Statistical learning of a tonal language: the influence of bilingualism and previous linguistic experience

Wang, Tianlin; Saffran, Jenny R.

doi:10.3389/fpsyg.2014.00953

ORIGINAL RESEARCH article

Front. Psychol., 03 September 2014

Sec. Psychology of Language

Volume 5 - 2014 | https://doi.org/10.3389/fpsyg.2014.00953

This article is part of the Research TopicContext Specific Nature of Bilingual Cognitive AdvantagesView all 14 articles

Statistical learning of a tonal language: the influence of bilingualism and previous linguistic experience

Tianlin Wang^*

Jenny R. Saffran

Department of Psychology, University of Wisconsin–Madison, Madison, WI, USA

While research shows that adults attend to both segmental and suprasegmental regularities in speech, including syllabic transitional probabilities as well as stress and intonational patterns, little is known about how statistical learning operates given input from tonal languages. In the current study, we designed an artificial tone language to address several questions: can adults track regularities in a tonal language? Is learning enhanced by previous exposure to tone-marking languages? Does bilingualism affect learning in this task? To address these questions, we contrasted the performance of English monolingual adults (Experiment 1), Mandarin monolingual and Mandarin–English bilingual adults (Experiment 2), and non-tonal bilingual adults (Experiment 3) in a statistical learning task using an artificial tone language. The pattern of results suggests that while prior exposure to tonal languages did not lead to significant improvements in performance, bilingual experience did enhance learning outcomes. This study represents the first demonstration of statistical learning of an artificial tone language and suggests a complex interplay between prior language experience and subsequent language learning.

Pixel coordinate tracking data:
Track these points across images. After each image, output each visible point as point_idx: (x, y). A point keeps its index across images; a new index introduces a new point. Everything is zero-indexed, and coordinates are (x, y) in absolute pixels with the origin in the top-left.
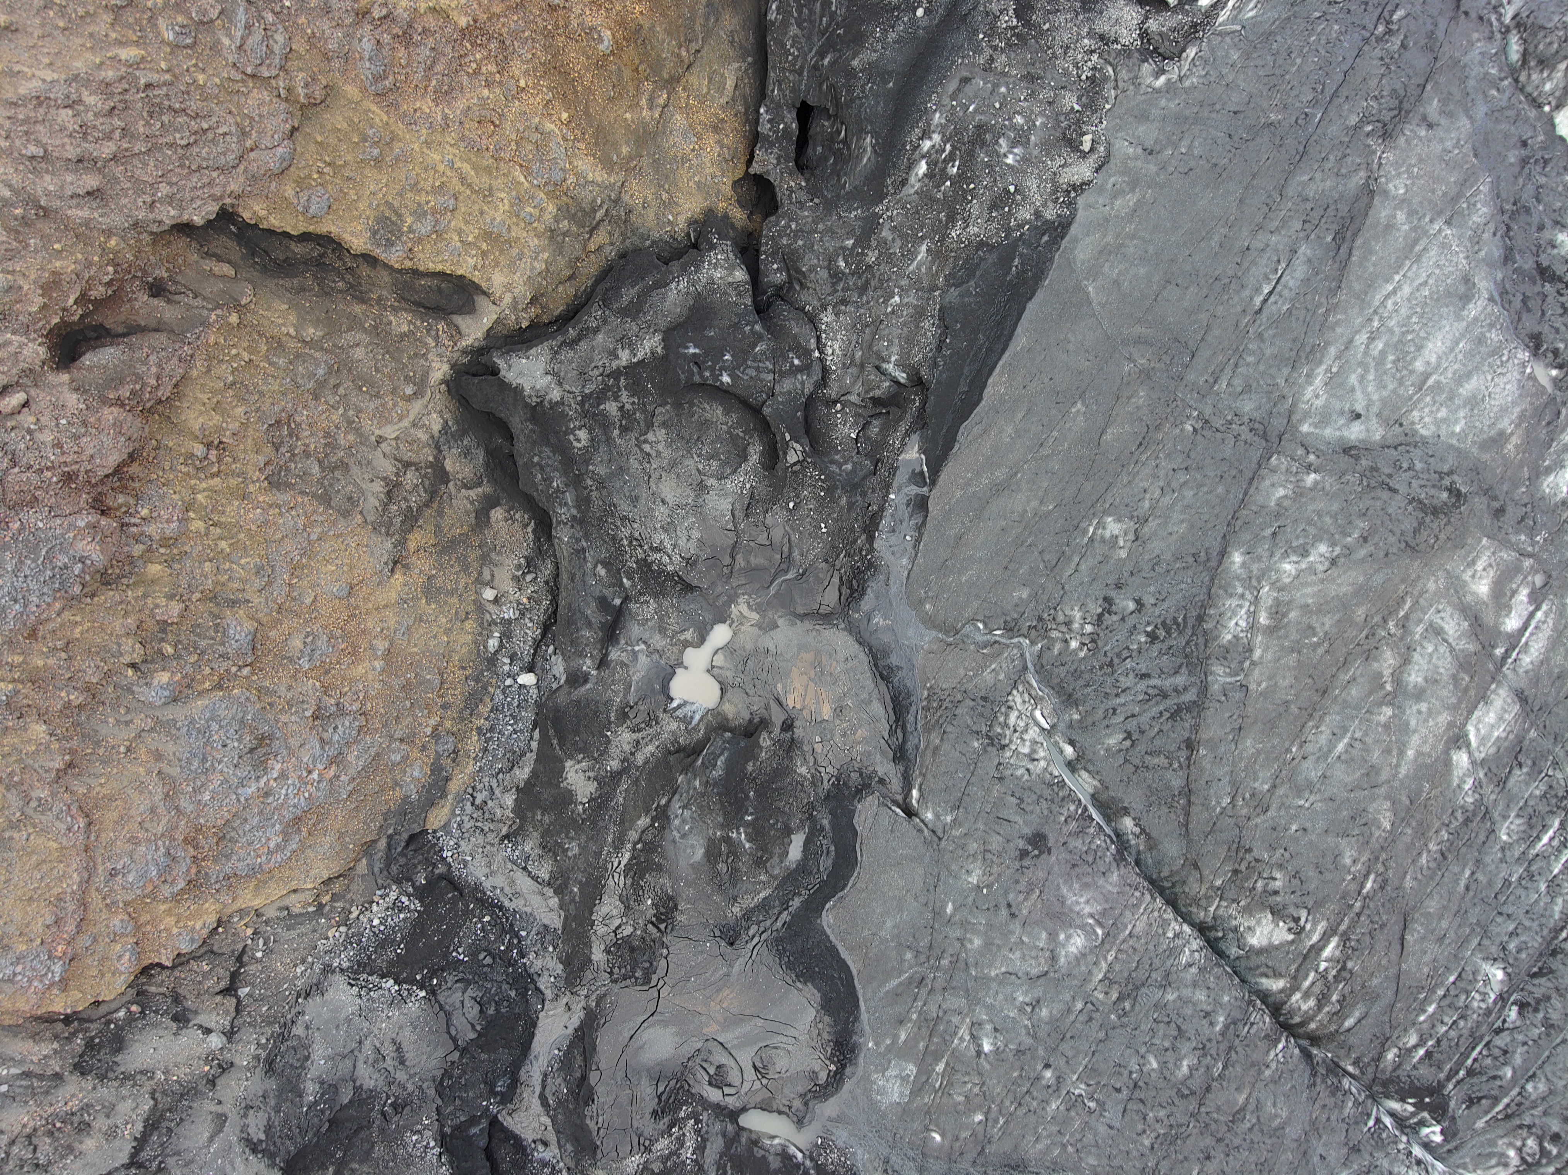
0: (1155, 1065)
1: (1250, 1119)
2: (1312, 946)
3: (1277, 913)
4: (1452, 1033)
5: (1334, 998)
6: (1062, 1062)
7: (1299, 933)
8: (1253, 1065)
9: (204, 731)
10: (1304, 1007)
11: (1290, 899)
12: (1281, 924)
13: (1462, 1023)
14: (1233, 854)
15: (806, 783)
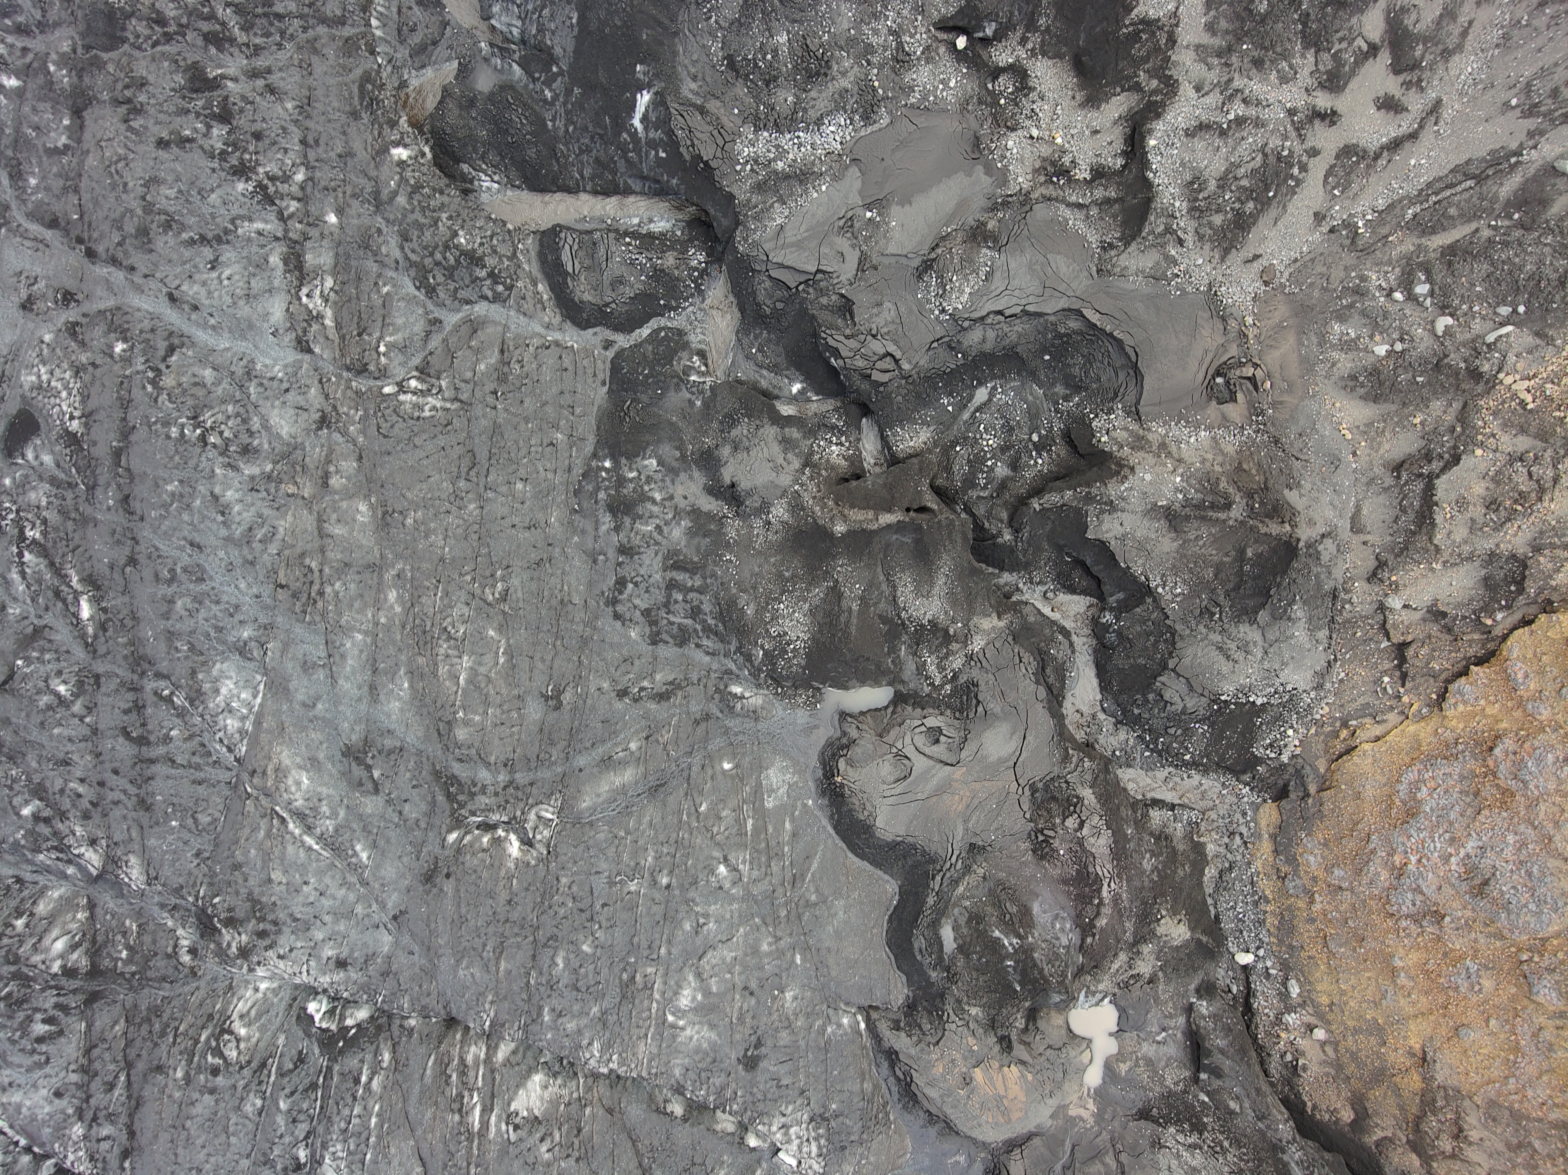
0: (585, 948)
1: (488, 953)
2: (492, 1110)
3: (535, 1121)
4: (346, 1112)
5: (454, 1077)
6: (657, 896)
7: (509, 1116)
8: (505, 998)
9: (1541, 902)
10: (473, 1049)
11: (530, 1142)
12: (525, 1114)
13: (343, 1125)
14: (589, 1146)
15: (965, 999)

--

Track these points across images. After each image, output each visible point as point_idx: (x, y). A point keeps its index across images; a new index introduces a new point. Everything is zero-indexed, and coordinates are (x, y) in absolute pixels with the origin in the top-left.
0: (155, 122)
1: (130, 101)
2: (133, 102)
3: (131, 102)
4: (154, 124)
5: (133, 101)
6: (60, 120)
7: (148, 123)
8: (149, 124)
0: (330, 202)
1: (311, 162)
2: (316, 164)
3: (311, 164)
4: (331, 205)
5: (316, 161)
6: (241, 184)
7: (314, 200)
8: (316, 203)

* Problem details: How would this sentence from the abstract on statistical learning of a tonal language read in Spanish: "This study represents the first demonstration of statistical learning of an artificial tone language and suggests a complex interplay between prior language experience and subsequent language learning."?

* Exercise output: Este estudio representa la primera demostración del aprendizaje estadístico de una lengua tonal artificial y sugiere una compleja interacción entre la experiencia lingüística previa y el aprendizaje de lenguas posterior.